Why Odds & Lines Change
It's not uncommon for a sports bettor to make their betting decisions based on seeing a line move, or the odds of a selection change. This can be a good strategy in some circumstances, but not in isolation of other factors. It isn't usually advisable to pick selections solely due to changes in the odds or lines.
This is because there are several reasons why odds and lines can change. You cannot assume, for example, that shortening odds are a clear sign that a selection is more likely to win. That could possibly be the case, but there's no guarantee because there could be other factors at play. Equally, you cannot assume that lengthening odds means a selection is definitely less likely to win.
It's a good idea to understand the different reasons why bookmakers adjust odds and lines in the lead up to sporting events. It's not always possible to be sure exactly why a bookmaker has made an adjustment in any particular scenario, but if you're aware of the potential reasons you can at least make an educated analysis. You can then determine whether or not to take the adjustment into account when making a decision about which wagers to place.
In this article we have written about the three main reasons why odds and lines change. Please note that we don't get into the strategy of betting based on such strategies though. We have, however, covered a couple of popular strategies based on changing odds on the following pages.
- Fading The Public
- Following The Money
It's perhaps somewhat obvious that bookmakers regularly have to adjust their odds and lines for sporting reasons. Indeed, sporting reasons are probably the most common cause of odds and lines changing.
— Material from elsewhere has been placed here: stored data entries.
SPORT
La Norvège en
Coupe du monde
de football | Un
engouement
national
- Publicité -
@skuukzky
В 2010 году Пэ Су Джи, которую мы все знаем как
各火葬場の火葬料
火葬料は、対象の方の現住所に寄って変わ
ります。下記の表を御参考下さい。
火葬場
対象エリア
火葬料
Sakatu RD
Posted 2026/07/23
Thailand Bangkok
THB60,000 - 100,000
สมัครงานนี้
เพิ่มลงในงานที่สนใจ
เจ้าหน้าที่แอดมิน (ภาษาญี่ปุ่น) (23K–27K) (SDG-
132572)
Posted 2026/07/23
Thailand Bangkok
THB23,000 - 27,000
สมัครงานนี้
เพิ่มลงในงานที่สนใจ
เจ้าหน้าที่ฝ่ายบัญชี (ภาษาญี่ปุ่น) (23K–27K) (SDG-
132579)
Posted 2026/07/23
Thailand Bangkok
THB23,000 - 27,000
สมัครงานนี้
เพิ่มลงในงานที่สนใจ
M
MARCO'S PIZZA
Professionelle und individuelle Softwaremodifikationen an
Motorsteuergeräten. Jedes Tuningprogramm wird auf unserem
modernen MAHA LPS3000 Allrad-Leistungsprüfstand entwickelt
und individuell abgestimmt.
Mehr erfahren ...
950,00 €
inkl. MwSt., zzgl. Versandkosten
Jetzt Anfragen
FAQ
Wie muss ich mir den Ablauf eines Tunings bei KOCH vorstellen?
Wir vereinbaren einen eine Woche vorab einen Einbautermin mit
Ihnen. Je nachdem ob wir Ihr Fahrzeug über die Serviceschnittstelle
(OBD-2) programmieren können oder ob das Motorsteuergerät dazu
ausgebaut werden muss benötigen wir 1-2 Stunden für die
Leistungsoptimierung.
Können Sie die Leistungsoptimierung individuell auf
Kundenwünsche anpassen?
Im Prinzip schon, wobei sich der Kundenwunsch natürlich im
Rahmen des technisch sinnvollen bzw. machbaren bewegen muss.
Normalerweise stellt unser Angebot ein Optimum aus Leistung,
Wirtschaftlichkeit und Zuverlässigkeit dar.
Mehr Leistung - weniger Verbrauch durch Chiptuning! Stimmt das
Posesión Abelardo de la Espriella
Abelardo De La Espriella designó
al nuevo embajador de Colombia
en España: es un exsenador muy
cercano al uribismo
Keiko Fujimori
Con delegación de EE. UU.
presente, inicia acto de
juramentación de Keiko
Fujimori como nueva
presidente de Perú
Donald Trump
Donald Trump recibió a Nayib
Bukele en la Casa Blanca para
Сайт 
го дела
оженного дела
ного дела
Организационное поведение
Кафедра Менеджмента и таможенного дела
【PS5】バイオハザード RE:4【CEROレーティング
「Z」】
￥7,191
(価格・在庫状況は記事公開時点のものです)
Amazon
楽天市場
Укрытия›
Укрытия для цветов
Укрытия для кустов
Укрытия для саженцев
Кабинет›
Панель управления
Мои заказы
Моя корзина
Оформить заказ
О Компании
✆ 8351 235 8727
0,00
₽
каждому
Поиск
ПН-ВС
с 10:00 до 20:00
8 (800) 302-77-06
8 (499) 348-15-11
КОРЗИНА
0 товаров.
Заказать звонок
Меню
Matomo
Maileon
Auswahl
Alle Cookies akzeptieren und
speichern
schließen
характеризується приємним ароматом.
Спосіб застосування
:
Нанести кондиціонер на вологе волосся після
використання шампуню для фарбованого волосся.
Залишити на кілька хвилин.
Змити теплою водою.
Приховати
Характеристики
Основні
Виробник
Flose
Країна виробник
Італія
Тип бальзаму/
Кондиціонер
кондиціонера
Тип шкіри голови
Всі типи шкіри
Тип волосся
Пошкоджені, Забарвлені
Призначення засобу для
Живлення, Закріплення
This is due to the fact that several of the factors that affect the likely outcome of a sports event can change between a bookmaker setting the initial odds and the event taking place.
Take a football match for example. When opening the betting market for a football match, a bookmaker will rate the chances of each team winning. They will then set the odds and lines based largely on the respective chances of each team. If two key players for one of the teams has an injury just before the game, the chances of that team winning will obviously be reduced. As such, a bookmaker will adjust the point spread and odds accordingly.
This highlights why it's so important to stay up to date with the relevant information when betting on sports. Doing so won't only help you make your own judgment about the likely outcome of events, it will also help you when analyzing why the odds for a particular selection have changed.
Bookmakers usually attempt to create a balanced book for the sporting events they take bets on, because this is one of the ways they ensure they consistently make money. They aim to be in a situation where they stand to pay out roughly the same amount of money regardless of the outcome, with some level of profit guaranteed.
For example, a balanced book on a tennis match would look something like this.
In this scenario, the bookmaker is going to make nearly $500 in profit irrespective of which player wins the match. They have taken more money on the favorite (Djokovic), but the lower odds means that the total payouts if he wins will approximately be the same as if Murray wins. The bookmaker will be happy with this book, because there's no risk involved.
If the bookmaker had instead taken the same amount of money on each player, then they would have an imbalanced book.
In this scenario, the bookmaker could potentially lose money. They'll make a profit if Djokovic wins, but if Murray wins they'll have nearly a $2,000 loss. The bookmaker is unlikely to be at all happy with this book, as they don't generally like to be in a situation where the result of an event can have such an impact on their profits.
When a bookmaker is in such a situation, they may well decide to adjust the odds in order to try and create a balanced book. They might, for example, increase the odds on Djokovic winning. The theory is that by doing this, they'll attract more bets on Djokovic. This could reduce their overall profit margin, but it should enable them to create a balanced book and reduce their exposure to risk. Reducing the odds on Murray, to discourage further bets on him, could also have the same effect.
When bookmakers make changes to the odds to balance their books, a smart bettor can take advantage. It's possible that such changes can create value that wasn't previously there, as the odds for a selection can increase not because an outcome has become less likely, but simply because the bookmaker wants to take more bets on that outcome to eliminate risk.
As a bettor, you're unlikely to ever know for sure if a bookmaker has adjusted the odds in order to balance their books. If you ever see the odds move for no obvious reason, though, there's a strong possibility this is the reason.
Taking a Position
The third main reason why a bookmaker may change odds and lines is because they actually want to take a position. They typically try to create balanced books on the events they cover, as we have just explained, but sometimes they want an imbalanced book if they are confident that a particular outcome may or may not happen.
Going back to the tennis match example we used earlier, it is quite possible that a bookmaker would be confident that Djokovic would win versus Murray. If they were, they may be quite happy to have more bets on Murray and less on Djokovic. They could achieve this by adjusting the odds accordingly i.e. increasing the odds on Murray and/or reducing the odds on Djokovic.
It's reasonably rare for major bookmakers to take positions these days, but some of them still do it on some occasions. This can also create the possibility of finding some extra value, as they may be offering artificially increased odds on a selection that they don't expect to win. If you have the opposite view to the bookmaker, and believe the selection can win, those increased odds will work in your favor.